To other readers, we advise to following remediation steps:

      1. Search your software inventory for 3CX software.If Microsoft Defender for Endpoint is available, the following Hunting Query can be used to search for 3CX software:

        DeviceTvmSoftwareEvidenceBeta
        | where SoftwareName contains "3CX"
      2. Uninstall the 3CXDesktopApp software completely from the endpoints. If the software is critical for business functions, web based version of the application should be used.
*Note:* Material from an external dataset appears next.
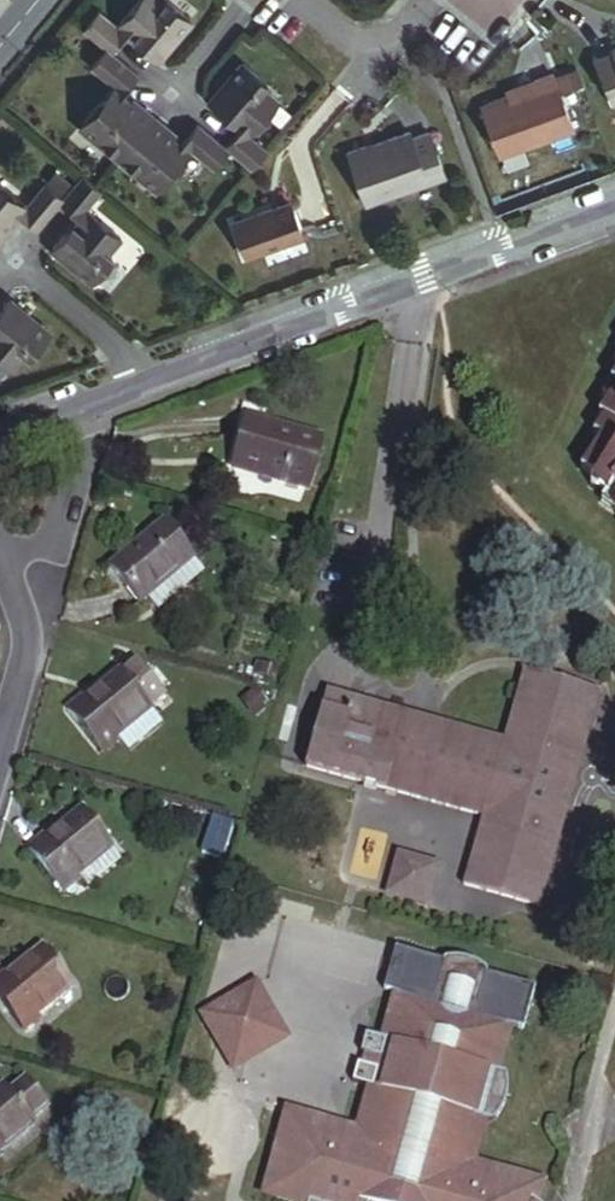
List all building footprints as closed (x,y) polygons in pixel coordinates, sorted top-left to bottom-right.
[(165,0),(161,5),(154,0),(137,0),(115,27),(96,12),(82,30),(105,48),(112,54),(128,34),(136,40),(140,34),(147,40),(141,48),(155,60),(189,19),(165,0)] [(141,48),(147,40),(140,34),(136,40),(134,43),(141,48)] [(614,102),(614,47),(612,48),(613,52),(595,59),(613,103),(614,102)] [(120,95),(137,74),(112,54),(105,48),(89,67),(113,86),(84,121),(99,134),(94,140),(118,159),(151,118),(137,106),(130,113),(124,108),(128,103),(120,95)] [(278,101),(262,87),(265,82),(241,63),(208,102),(223,116),(230,108),(236,114),(232,118),(241,126),(224,146),(229,151),(252,170),(266,152),(248,137),(278,101)] [(572,130),(552,74),(532,81),(534,87),(506,97),(480,106),(494,143),(498,153),(500,157),(572,130)] [(506,97),(534,87),(532,81),(503,91),(506,97)] [(130,113),(137,106),(131,100),(128,103),(124,108),(130,113)] [(232,118),(236,114),(230,108),(223,116),(230,122),(232,118)] [(162,186),(190,150),(213,169),(229,151),(224,146),(197,124),(180,145),(169,138),(167,141),(161,136),(166,129),(151,118),(118,159),(140,178),(145,172),(162,186)] [(99,134),(84,121),(78,127),(94,140),(99,134)] [(169,138),(172,134),(166,129),(161,136),(167,141),(169,138)] [(444,177),(428,131),(410,138),(407,132),(364,146),(363,145),(345,152),(365,204),(444,177)] [(477,161),(498,153),(494,143),(473,151),(477,161)] [(162,186),(145,172),(140,178),(157,191),(162,186)] [(106,254),(120,238),(84,209),(99,190),(83,177),(64,199),(60,204),(79,220),(72,229),(78,234),(71,241),(64,234),(50,249),(91,282),(111,259),(106,254)] [(60,204),(64,199),(46,184),(27,207),(0,185),(0,220),(2,217),(8,222),(16,213),(37,230),(60,204)] [(301,235),(289,201),(231,222),(244,256),(301,235)] [(10,224),(8,222),(2,217),(0,220),(0,227),(5,231),(10,224)] [(78,234),(72,229),(70,227),(64,234),(71,241),(78,234)] [(46,333),(8,301),(0,310),(0,320),(3,323),(0,327),(0,362),(8,368),(21,353),(27,357),(46,333)] [(598,414),(603,418),(593,433),(600,438),(580,468),(595,478),(591,483),(590,486),(614,502),(614,389),(598,414)] [(304,489),(318,440),(246,420),(233,470),(304,489)] [(144,598),(193,560),(162,523),(110,566),(139,603),(144,598)] [(156,612),(204,573),(193,560),(144,598),(156,612)] [(114,737),(147,708),(161,695),(134,663),(119,675),(116,672),(82,701),(79,697),(62,710),(93,746),(108,734),(112,739),(114,737)] [(539,906),(599,692),(522,671),(503,741),(325,691),(304,766),(481,817),(461,885),(539,906)] [(126,751),(160,724),(147,708),(114,737),(126,751)] [(97,752),(112,739),(108,734),(93,746),(97,752)] [(26,848),(56,883),(71,871),(75,877),(78,875),(110,847),(112,846),(81,809),(45,838),(42,834),(26,848)] [(110,847),(78,875),(88,886),(120,860),(110,847)] [(425,905),(437,864),(397,853),(385,894),(425,905)] [(71,871),(56,883),(61,889),(75,877),(71,871)] [(41,948),(7,976),(4,973),(0,976),(0,1003),(16,1022),(31,1010),(37,1016),(72,986),(41,948)] [(505,1073),(497,1071),(510,1026),(523,1029),(534,987),(486,973),(486,970),(481,964),(468,958),(460,957),(453,957),(443,959),(443,961),(394,948),(383,990),(394,993),(382,1038),(364,1034),(359,1052),(364,1053),(361,1065),(355,1064),(351,1082),(368,1087),(356,1130),(286,1110),(262,1194),(289,1200),(537,1200),(542,1182),(472,1163),(484,1120),(492,1122),(505,1073)] [(234,1067),(285,1038),(253,984),(204,1016),(234,1067)] [(21,1028),(37,1016),(31,1010),(16,1022),(21,1028)] [(30,1119),(46,1106),(25,1080),(8,1093),(2,1086),(0,1087),(0,1150),(33,1123),(30,1119)]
      3. Secondly, we advise to add the hashes of the detected atomic indicators[3] to the Endpoint Detection and Response application and scan the endpoints which had the 3CXDesktopApp software installed. A scan from Thor-lite scanner with updated signatures can also be executed on the endpoints to detect malicious activity from the compromised 3CXDesktopApp software[4].If Microsoft Defender for Endpoint is available, the following Hunting Query can be used to search for known malicious versions used in this campaign:

      4. DeviceFileEvents
        | where SHA256 == "dde03348075512796241389dfea5560c20a3d2a2eac95c894e7bbed5e85a0acc" or SHA256 == "fad482ded2e25ce9e1dd3d3ecc3227af714bdfbbde04347dbc1b21d6a3670405" or SHA256 == "92005051ae314d61074ed94a52e76b1c3e21e7f0e8c1d1fdd497a006ce45fa61" or SHA256 == "b86c695822013483fa4e2dfdf712c5ee777d7b99cbad8c2fa2274b133481eadb" or SHA256 == "aa124a4b4df12b34e74ee7f6c683b2ebec4ce9a8edcf9be345823b4fdcf5d868" or SHA256 == "59e1edf4d82fae4978e97512b0331b7eb21dd4b838b850ba46794d9c7a2c0983" or SHA256 == "5407cda7d3a75e7b1e030b1f33337a56f293578ffa8b3ae19c671051ed314290" or SHA256 == "e6bbc33815b9f20b0cf832d7401dd893fbc467c800728b5891336706da0dbcec" or SHA256 == "7986bbaee8940da11ce089383521ab420c443ab7b15ed42aed91fd31ce833896"
      5. If the compromised executables were discovered on the endpoint, please reset all credentials used on that endpoint, reset all active sessions and enforce multi-factor authentication (MFA).

What will Northwave do?

Northwave has added the indicators of compromise to its detection platform and has already reached out to the customers where this threat was detected. We will continue to monitor this dynamic situation and will provide updates for significant developments. Clients of Northwave's Endpoint Detection & Response are currently adequately protected against this threat.

See all Threat Responses

Sources:

[1]: https://www.reddit.com/r/crowdstrike/comments/125r3uu/20230329_situational_awareness_crowdstrike/ 

[2]: https://www.sentinelone.com/blog/smoothoperator-ongoing-campaign-trojanizes-3cx-software-in-software-supply-chain-attack/ 

[3]: https://www.crowdstrike.com/blog/crowdstrike-detects-and-prevents-active-intrusion-campaign-targeting-3cxdesktopapp-customers/ 

[4]: https://twitter.com/cyb3rops/status/1641339448053858304 

Disclaimer

Northwave has made every effort to make this information accurate and reliable. However, the information provided is without warranty of any kind and its use is at the sole risk of the user. Northwave does not accept any responsibility or liability for the accuracy, content, completeness, legality or reliability of the information provided. We shall not be liable for any loss or damage of whatever nature, direct or indirect, consequential or other, whether arising in contract, tort or otherwise, which may arise as a result of your use of, or inability to use, this information or any additional information provided by us in direct or indirect relation to the information provided here.